How to Make Homemade Holiday Food Gifts

MOTHER's Kitchen column shares how to make homemade holiday food gifts for friends and family, including recipes for flavored oils, holiday breads, biscotti, and homemade chocolates.

| December 1997/January 1998

Most of us recall making homemade gifts as kids. How can we forget? Every December our mothers ceremoniously hang up gold macaroni wreaths, glittery egg carton ornaments, and other embarrassing pieces of creativity. For years my dad had an abstractly decorated orange juice can filled with pens on his desk. There can only be one reason why one would cherish these tacky treasures: they mean something. Homemade gifts, no matter how humble, contain a small part of the giver. Instead of a golfer's necktie being thrown in the bottom drawer, a memory is made.

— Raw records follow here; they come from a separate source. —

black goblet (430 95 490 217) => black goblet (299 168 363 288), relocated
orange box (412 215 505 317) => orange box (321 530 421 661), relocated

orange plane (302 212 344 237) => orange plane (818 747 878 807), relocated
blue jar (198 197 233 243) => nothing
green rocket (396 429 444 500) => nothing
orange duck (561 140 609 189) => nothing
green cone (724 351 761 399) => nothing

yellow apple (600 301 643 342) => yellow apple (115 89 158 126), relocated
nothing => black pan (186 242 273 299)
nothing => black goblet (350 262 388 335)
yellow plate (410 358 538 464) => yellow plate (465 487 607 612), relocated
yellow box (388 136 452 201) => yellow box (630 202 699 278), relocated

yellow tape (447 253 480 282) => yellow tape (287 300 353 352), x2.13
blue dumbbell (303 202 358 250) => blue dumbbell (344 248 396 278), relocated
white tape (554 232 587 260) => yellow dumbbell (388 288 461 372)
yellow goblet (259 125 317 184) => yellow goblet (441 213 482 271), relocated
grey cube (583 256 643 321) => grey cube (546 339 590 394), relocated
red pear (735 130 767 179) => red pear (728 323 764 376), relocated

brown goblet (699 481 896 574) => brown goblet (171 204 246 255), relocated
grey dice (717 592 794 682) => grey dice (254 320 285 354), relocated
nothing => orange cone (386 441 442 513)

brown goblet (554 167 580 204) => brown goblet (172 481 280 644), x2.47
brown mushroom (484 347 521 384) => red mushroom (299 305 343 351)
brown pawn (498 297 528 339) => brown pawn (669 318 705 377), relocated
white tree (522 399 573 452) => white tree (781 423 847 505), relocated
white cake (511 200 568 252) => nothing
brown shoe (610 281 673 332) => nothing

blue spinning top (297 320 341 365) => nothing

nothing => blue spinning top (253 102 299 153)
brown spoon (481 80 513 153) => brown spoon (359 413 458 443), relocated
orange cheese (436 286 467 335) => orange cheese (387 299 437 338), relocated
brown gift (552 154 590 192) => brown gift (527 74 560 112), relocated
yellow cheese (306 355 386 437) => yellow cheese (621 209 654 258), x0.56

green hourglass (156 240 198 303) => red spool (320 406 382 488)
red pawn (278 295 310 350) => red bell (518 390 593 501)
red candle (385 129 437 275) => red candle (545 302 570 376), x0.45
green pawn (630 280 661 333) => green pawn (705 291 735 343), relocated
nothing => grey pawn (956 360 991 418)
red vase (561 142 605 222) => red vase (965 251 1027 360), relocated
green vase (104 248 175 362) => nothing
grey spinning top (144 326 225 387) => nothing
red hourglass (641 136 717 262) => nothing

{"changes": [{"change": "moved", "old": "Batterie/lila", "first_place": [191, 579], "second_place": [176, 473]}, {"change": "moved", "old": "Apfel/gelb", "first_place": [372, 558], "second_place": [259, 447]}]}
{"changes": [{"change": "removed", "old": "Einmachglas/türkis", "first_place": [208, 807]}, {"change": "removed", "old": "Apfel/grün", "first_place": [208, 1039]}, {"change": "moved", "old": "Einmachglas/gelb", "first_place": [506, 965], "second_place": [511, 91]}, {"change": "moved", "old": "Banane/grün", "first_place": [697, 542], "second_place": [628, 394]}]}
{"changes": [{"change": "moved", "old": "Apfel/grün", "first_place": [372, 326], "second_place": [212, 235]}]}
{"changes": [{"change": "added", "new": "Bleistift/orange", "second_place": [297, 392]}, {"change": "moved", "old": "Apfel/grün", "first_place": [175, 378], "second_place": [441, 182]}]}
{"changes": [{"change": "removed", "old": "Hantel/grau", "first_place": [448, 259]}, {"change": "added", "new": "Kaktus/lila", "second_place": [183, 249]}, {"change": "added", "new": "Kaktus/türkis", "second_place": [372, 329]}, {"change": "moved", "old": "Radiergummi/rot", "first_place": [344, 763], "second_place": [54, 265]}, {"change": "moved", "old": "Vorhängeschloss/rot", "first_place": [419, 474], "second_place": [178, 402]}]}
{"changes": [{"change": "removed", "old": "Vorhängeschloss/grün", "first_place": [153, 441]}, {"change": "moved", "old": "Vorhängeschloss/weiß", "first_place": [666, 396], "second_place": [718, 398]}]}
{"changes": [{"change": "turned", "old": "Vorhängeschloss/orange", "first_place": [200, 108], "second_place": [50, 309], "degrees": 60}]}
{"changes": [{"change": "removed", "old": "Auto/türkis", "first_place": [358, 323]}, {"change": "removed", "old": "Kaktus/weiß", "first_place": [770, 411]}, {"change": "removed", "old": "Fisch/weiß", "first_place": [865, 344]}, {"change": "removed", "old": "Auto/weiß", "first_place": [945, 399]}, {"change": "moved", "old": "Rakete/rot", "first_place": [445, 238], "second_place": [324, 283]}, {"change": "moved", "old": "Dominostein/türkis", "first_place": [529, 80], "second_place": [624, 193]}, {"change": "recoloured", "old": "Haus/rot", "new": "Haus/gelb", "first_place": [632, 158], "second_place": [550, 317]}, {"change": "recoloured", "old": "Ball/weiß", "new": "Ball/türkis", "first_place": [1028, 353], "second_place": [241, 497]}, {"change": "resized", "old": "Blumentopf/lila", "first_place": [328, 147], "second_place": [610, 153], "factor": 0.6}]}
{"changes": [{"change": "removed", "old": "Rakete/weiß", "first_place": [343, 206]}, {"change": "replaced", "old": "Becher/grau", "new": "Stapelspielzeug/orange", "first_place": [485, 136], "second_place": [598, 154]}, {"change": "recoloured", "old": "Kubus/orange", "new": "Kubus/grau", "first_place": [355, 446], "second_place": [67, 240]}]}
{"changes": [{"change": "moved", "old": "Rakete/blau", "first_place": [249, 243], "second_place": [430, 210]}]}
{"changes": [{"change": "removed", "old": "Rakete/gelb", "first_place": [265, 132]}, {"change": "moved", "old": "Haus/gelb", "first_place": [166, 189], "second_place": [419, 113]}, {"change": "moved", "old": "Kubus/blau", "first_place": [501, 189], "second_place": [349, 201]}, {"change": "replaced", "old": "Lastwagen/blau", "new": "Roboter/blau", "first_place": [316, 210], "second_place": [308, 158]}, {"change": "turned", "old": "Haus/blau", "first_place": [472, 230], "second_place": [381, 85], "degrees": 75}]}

When it comes to making homemade gifts, food is a sure winner. I've found that culinary crafts, if you want to get fancy, are the perfect gift for casual acquaintances such as fellow employees, an elderly neighbor, your child's teacher, or anyone to whom you want to show your appreciation without buying them a Range Rover. Your recipients are sure to be impressed with the time and effort you've invested in homemade holiday food gifts when, ironically, it takes longer to fight the crowds at the mall than it does to whip up a batch of biscotti. The holidays are not about giving expensive gifts but about tradition, family, and sharing good times. We can feel gratified knowing that we're doing our part to stamp out holiday commercialism. (Also, knowing that come January 1st there won't be a mound of charge account bills.)

Flavored Oil Recipes

Herb, garlic, and hot pepper infused olive oils are great for splashing on a salad or pasta dish. They're expensive to buy, but cheap if you make them yourself. Start saving some small, attractive jars from the recycling bin. You'll also need some self-adhesive labels, a permanent marker, and decorative ribbons. The oils will keep in the refrigerator for about two months.

Most store-bought flavored oils can be stored at room temperature but because some food particles could remain in the home made oils and cause bacterial growth, I recommend refrigerating them. There have been a few known cases of food-borne illness involving unrefrigerated oil containing garlic cloves.

Red Chili Oil (yield: 1 jar)

We use red chili and cayenne peppers from our garden or a Hispanic grocery but you can use any hot pepper, keeping in mind that the degree of hotness depends on the variety of pepper.